◆ Selected extract ◆
The Los Angeles Opera mounted Donizetti’s operatic masterpiece “Roberto Devereux” about the aging Queen Elizabeth I’s romantic entanglement with the dangerously impetuous Earl of Essex, Robert Devereux. A few days before the first performance, Canary Islands soprano Davinia Rodriguez, who was to sing the role of Elizabeth I, became ill and withdrew from the performance run.
Washington State soprano Angela Meade, the famed bel canto specialist preparing the role for the New York Metropolitan Opera’s 2020-21 season, was enlisted to replace Rodriguez. With only hours before the opening performance, it was arranged for Meade, who had not the opportunity to participate in any of the rehearsals of the complex staging, to sing the role from a podium on stage right, while the production’s choreographer, Nicola Bowie, acted the role onstage in costume.
[Below: Sara, Duchess of Nottingham (Ashley Dixon, front, center left) attends Queen Elizabeth I (here, Davinia Rodriguez); edited image, based on a Cory Weaver photograph, courtesy of the Los Angeles Opera]
“Roberto Devereux” provides an excellent example of a bel canto opera’s melodic structure . The dramatic action is almost entirely organized around the device of double arias (and similarly constructed duets). A slower cavatina allows for artists to display their vocal expressiveness followed a few moments later by a fast-paced two-verse cabaletta to show off their vocal agility (the music in the second verse often sung with virtuosic embellishments.) Each of the four principal artists showed their mastery of these double arias and duets.
Ramón Vargas’ Roberto Devereux
The title role was performed by Mexican tenor Ramón Vargas, one of the most sought after lyric tenors. His attractive voice blended beautifully in his scenes with Meade’s Elizabeth, and his separate encounters with the characters sung by Quinn Kelsey, who performed the role of his friend (and later enemy) the Duke of Nottingham, and Ashley Dixon, who played the Duke’s wife, Duchess Sara..
A highlight of any performance of “Roberto Devereux” should be Devereux’ final scene, imprisoned in the Tower of London and condemned to die. Vargas’ performance met all expectations for this spectacular scene, his seamless legato employed for his soulful cavatina Come uno spirto angelico.

◆ To-do item A ◆
Write out the part of the opera review that begins at "A highlight of" and stops after "uno spirto angelico.".
◆ To-do item B ◆
Translate this sentence from the opera review into Spanish: "The dramatic action is almost entirely organized around the device of double arias (and similarly constructed duets)."

◆ Records provided ◆
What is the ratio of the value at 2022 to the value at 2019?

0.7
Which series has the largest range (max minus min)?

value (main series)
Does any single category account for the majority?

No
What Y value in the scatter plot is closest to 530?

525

--

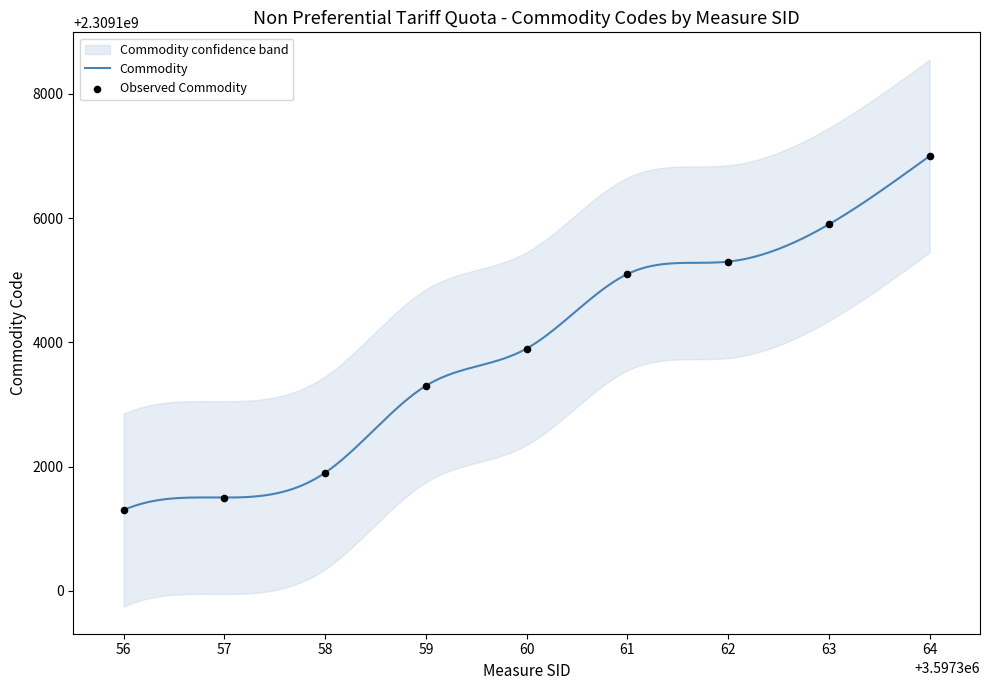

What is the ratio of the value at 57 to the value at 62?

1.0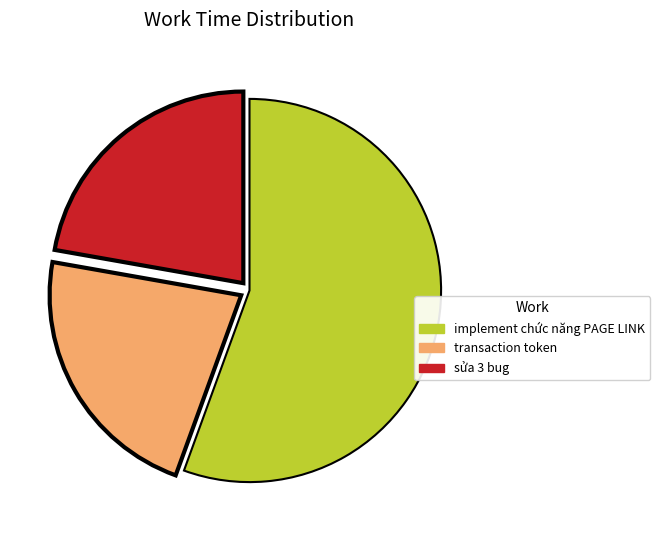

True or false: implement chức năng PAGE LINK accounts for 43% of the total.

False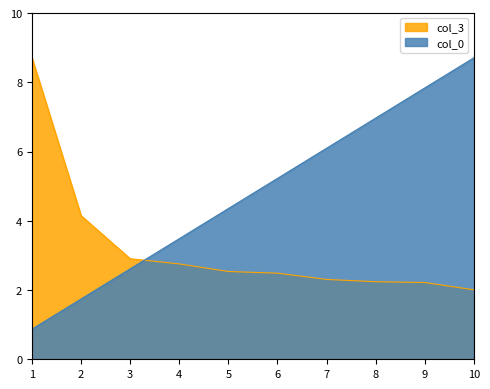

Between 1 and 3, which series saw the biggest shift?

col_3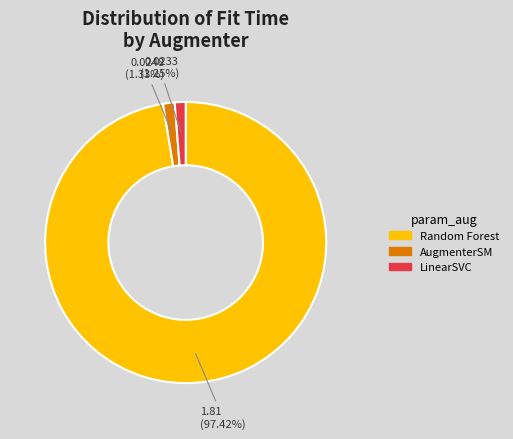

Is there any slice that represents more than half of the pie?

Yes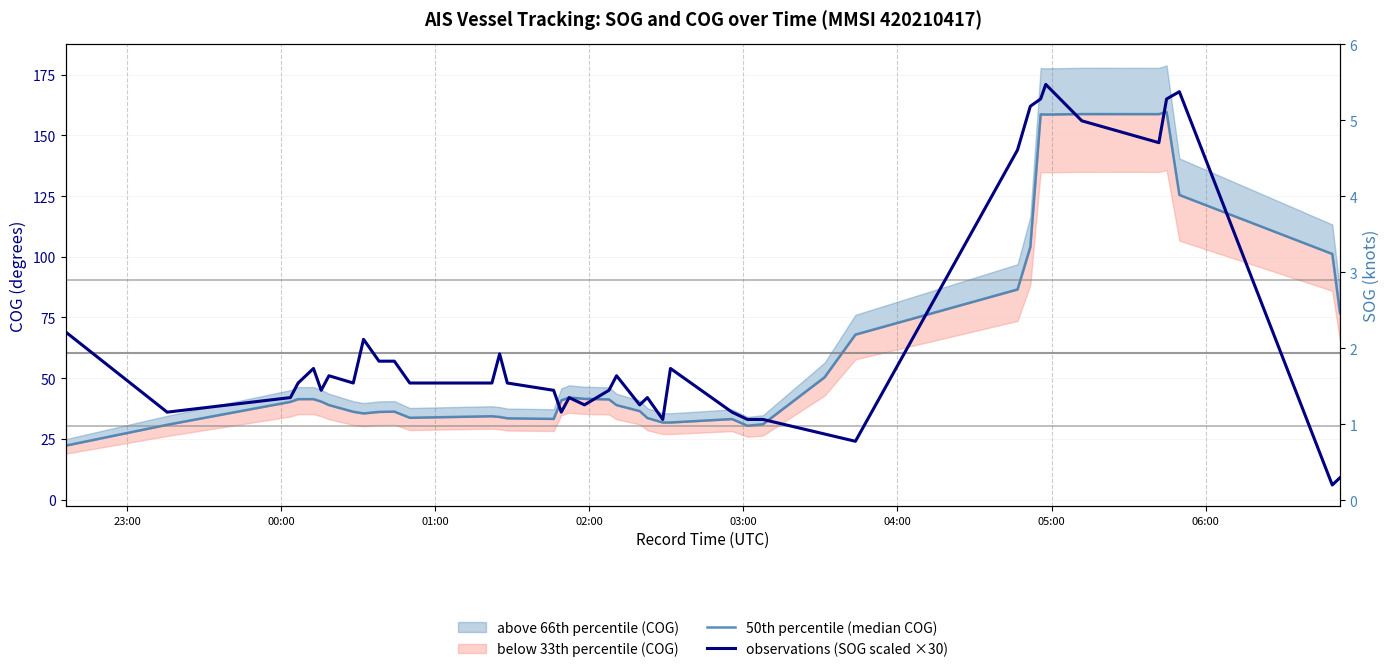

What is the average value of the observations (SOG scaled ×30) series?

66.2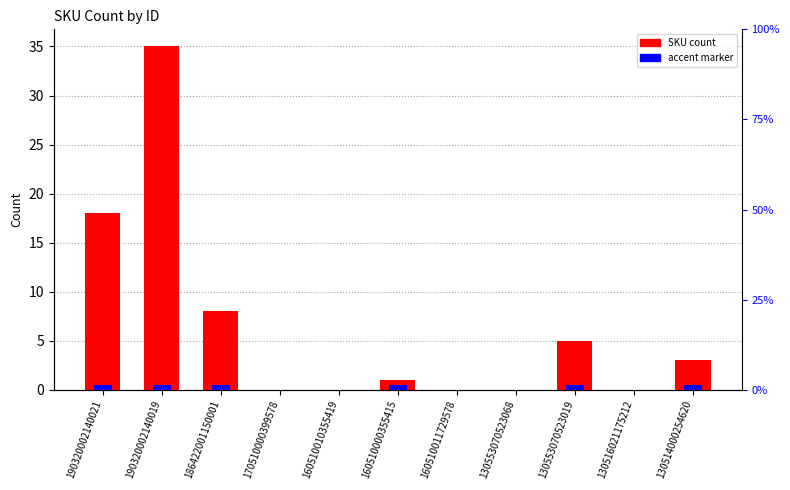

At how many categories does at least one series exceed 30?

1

◆ Written answer A ◆
A highlight of any performance of “Roberto Devereux” should be Devereux’ final scene, imprisoned in the Tower of London and condemned to die. Vargas’ performance met all expectations for this spectacular scene, his seamless legato employed for his soulful cavatina Come uno spirto angelico.

◆ Written answer B ◆
La acción dramática se organiza casi por completo en torno al recurso de las arias dobles (y de dúos construidos de manera similar).